Thursday, October 8, 2009

In Loving Memory


My Chiquita died on Tuesday, Oct. 6. Maybe it's silly, but I am broken hearted to the extreme. She was fine Monday, and then Tuesday morning, Abel wakes me up to tell me she can't breath. I go to her, and we decide to take her to the vet. But I pick her up and she dies in my arms. Almost as if she is suffocating to death. She can't stop gasping and opening her mouth trying to suck in air, and nothing. I hate that. I hate that those are my last memories of her. I hate that I hadn't spoiled her more and loved on her more. Sure she was smelly and mean to the boys, but she still needed love. Up until I had then, she was the most spoiled thing alive. Slept with me, ran in the backyard, sunbathed, etc. Before us, she had been abused and neglected. I taught her how to play. She attacked everyone, yet never once bit me, not matter what I did. But then I had the boys and she had to be kept away from them because she didn't like them. She had been abused, she had an excuse. But then thats it, I was too busy to play, too busy to love on her, too busy period.
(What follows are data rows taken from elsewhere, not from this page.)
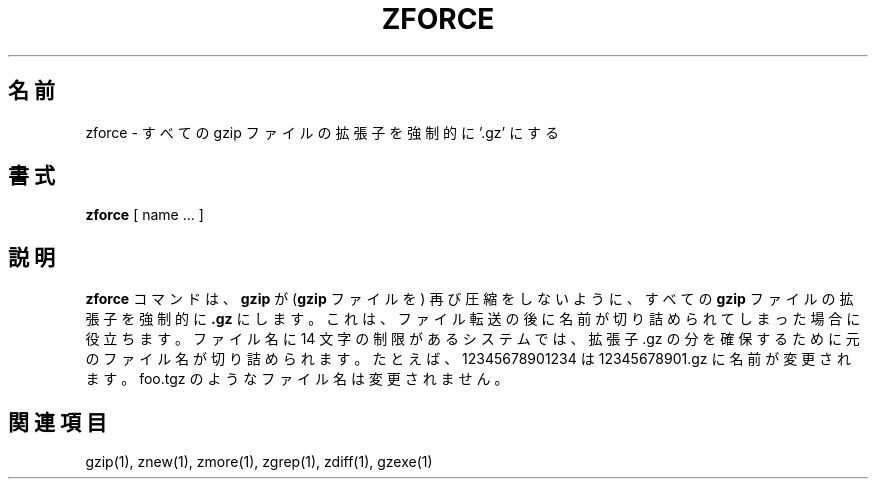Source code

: .\"*******************************************************************
.\"
.\" This file was generated with po4a. Translate the source file.
.\"
.\"*******************************************************************
.\"
.\" Japanese Version Copyright (c) 1993-2000, 2022
.\" NetBSD jman proj., Yuichi SATO and Akihiro Motoki
.\"         all rights reserved.
.\" Translated 1993-10-15, NetBSD jman proj. <jman@spa.is.uec.ac.jp>
.\" Updated 2000-06-10, Yuichi SATO <sato@complex.eng.hokudai.ac.jp>
.\" Updated 2022-05-13, Akihiro Motoki <amotoki@gmail.com>, gzip 1.12
.\"
.TH ZFORCE 1   
.SH 名前
zforce \- すべての gzip ファイルの拡張子を強制的に '.gz' にする
.SH 書式
\fBzforce\fP [ name ...  ]
.SH 説明
\fBzforce\fP コマンドは、 \fBgzip\fP が (\fBgzip\fP ファイルを) 再び圧縮をしないように、 すべての \fBgzip\fP
ファイルの拡張子を強制的に \fB.gz\fP にします。 これは、 ファイル転送の後に名前が切り詰められてしまった場合に役立ちます。 ファイル名に 14
文字の制限があるシステムでは、 拡張子 .gz の分を確保するために元のファイル名が切り詰められます。 たとえば、 12345678901234 は
12345678901.gz に名前が変更されます。 foo.tgz のようなファイル名は変更されません。
.SH 関連項目
gzip(1), znew(1), zmore(1), zgrep(1), zdiff(1), gzexe(1)

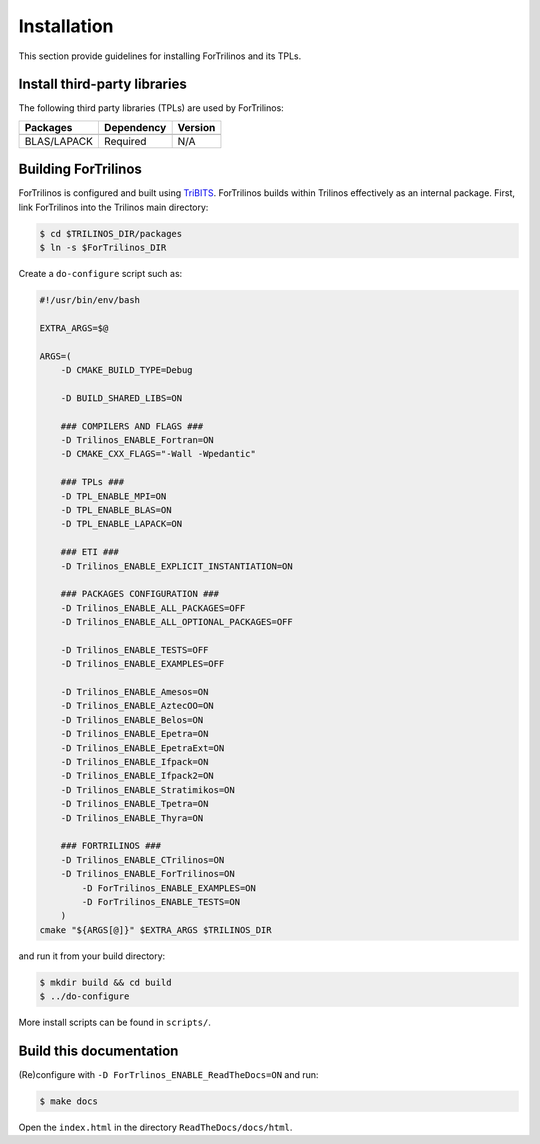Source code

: Installation
============

This section provide guidelines for installing ForTrilinos and its TPLs.

Install third-party libraries
-----------------------------

The following third party libraries (TPLs) are used by ForTrilinos:

+------------------------+------------+---------+
| Packages               | Dependency | Version |
+========================+============+=========+
+------------------------+------------+---------+
| BLAS/LAPACK            | Required   | N/A     |
+------------------------+------------+---------+

Building ForTrilinos
--------------------

ForTrilinos is configured and built using `TriBITS <https://tribits.org>`_.  ForTrilinos builds
within Trilinos effectively as an internal package. First, link ForTrilinos into the
Trilinos main directory:

.. code::

    $ cd $TRILINOS_DIR/packages
    $ ln -s $ForTrilinos_DIR

Create a ``do-configure`` script such as:

.. code-block:: bash

    #!/usr/bin/env/bash

    EXTRA_ARGS=$@

    ARGS=(
        -D CMAKE_BUILD_TYPE=Debug

        -D BUILD_SHARED_LIBS=ON

        ### COMPILERS AND FLAGS ###
        -D Trilinos_ENABLE_Fortran=ON
        -D CMAKE_CXX_FLAGS="-Wall -Wpedantic"

        ### TPLs ###
        -D TPL_ENABLE_MPI=ON
        -D TPL_ENABLE_BLAS=ON
        -D TPL_ENABLE_LAPACK=ON

        ### ETI ###
        -D Trilinos_ENABLE_EXPLICIT_INSTANTIATION=ON

        ### PACKAGES CONFIGURATION ###
        -D Trilinos_ENABLE_ALL_PACKAGES=OFF
        -D Trilinos_ENABLE_ALL_OPTIONAL_PACKAGES=OFF

        -D Trilinos_ENABLE_TESTS=OFF
        -D Trilinos_ENABLE_EXAMPLES=OFF

        -D Trilinos_ENABLE_Amesos=ON
        -D Trilinos_ENABLE_AztecOO=ON
        -D Trilinos_ENABLE_Belos=ON
        -D Trilinos_ENABLE_Epetra=ON
        -D Trilinos_ENABLE_EpetraExt=ON
        -D Trilinos_ENABLE_Ifpack=ON
        -D Trilinos_ENABLE_Ifpack2=ON
        -D Trilinos_ENABLE_Stratimikos=ON
        -D Trilinos_ENABLE_Tpetra=ON
        -D Trilinos_ENABLE_Thyra=ON

        ### FORTRILINOS ###
        -D Trilinos_ENABLE_CTrilinos=ON
        -D Trilinos_ENABLE_ForTrilinos=ON
            -D ForTrilinos_ENABLE_EXAMPLES=ON
            -D ForTrilinos_ENABLE_TESTS=ON
        )
    cmake "${ARGS[@]}" $EXTRA_ARGS $TRILINOS_DIR

and run it from your build directory:

.. code::

    $ mkdir build && cd build
    $ ../do-configure

More install scripts can be found in ``scripts/``.

Build this documentation
------------------------

(Re)configure with ``-D ForTrlinos_ENABLE_ReadTheDocs=ON`` and run:

.. code::

    $ make docs

Open the ``index.html`` in the directory ``ReadTheDocs/docs/html``.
I had her for 10 years...from ages 15-25. And it wasn't enough. She was the one who licked away my tears from my first heartbreak and many others later. She was the one who nuzzled me when I was scared and upset because I made stupid mistakes and was in big trouble. She loved unconditionally and genuinely and yet, she was just a dog. But you know what? That little dog that had been abused her first 4 years of love was the best example of God's unconditional love. And me, the human who became to busy to show love is the best example of us humans being too busy for God. So too my Chiquita, I love you and I'm sorry. And too my loving Father, thank you fall all your love that you've given and shown through different people, animals, etc. I will never be too busy for you again, and if I do become to busy, I ask you to show me so I can repent.

Saturday, October 3, 2009

On a Stand


So I went to an amazing women's conference called Chosen, which, in case you didn't notice, is the inspiration for my blog. :) God knew I needed to be there, well duh He knows everything. But I guess I was just feeling so lost. Lots of stress in my kids ministry and still feeling like God wants me elsewhere...but where? So like a flashlight whose batteries are going out, I got a good charge last weekend. He's calling me elsewhere, to Shine in a dark world, but I still had no clue where to start. But then it hit me. I keep waiting for this divine revelation to come, and it came, but not in a way I expected. I had this vision and I totally pictured it like a painting so thats how I will describe it. It's a night time scene, dark night but when the sky has a little purple in it. No moon though. And hundreds of people standing in the distance but they look black from the night sky. And then walking into the scene is a person, but there is a light shining out of this person. Bright and bursting out. Behind this are more people with that same light, walking forward, toward/into the dark, bringing light to the dark. And I realized that here I am waiting and waiting for this revelation, and not acting on what I know. And what I know is this world is dark, the deep darkness has taken over (Isaiah 60:1). And God called me to be a light, not just me, but all of us. To light up the dark world, bringing out the God colors. Shining brightly for all to see. Shining brightly to wipe out the darkness. Shining brightly for Him. Matthew 5:15 says, "You're here to be light, bringing out the God-colors in the world. God is not a secret to be kept. We're going public with this, as public as a city on a hill. If I make you light-bearers, you don't think I'm going to hide you under a bucket, do you? I'm putting you on a light stand. Now that I've put you there on a hilltop, on a light stand—shine!" I feel so many of us are struggling with this, especially women. Always put on the back burner, or under a bucket I should say. But I encourage you to step out and shine. Don't wait. The world needs you now. He wants to use you now and will use you. And so this is my mission, to go out into the dark world, and bring others with me.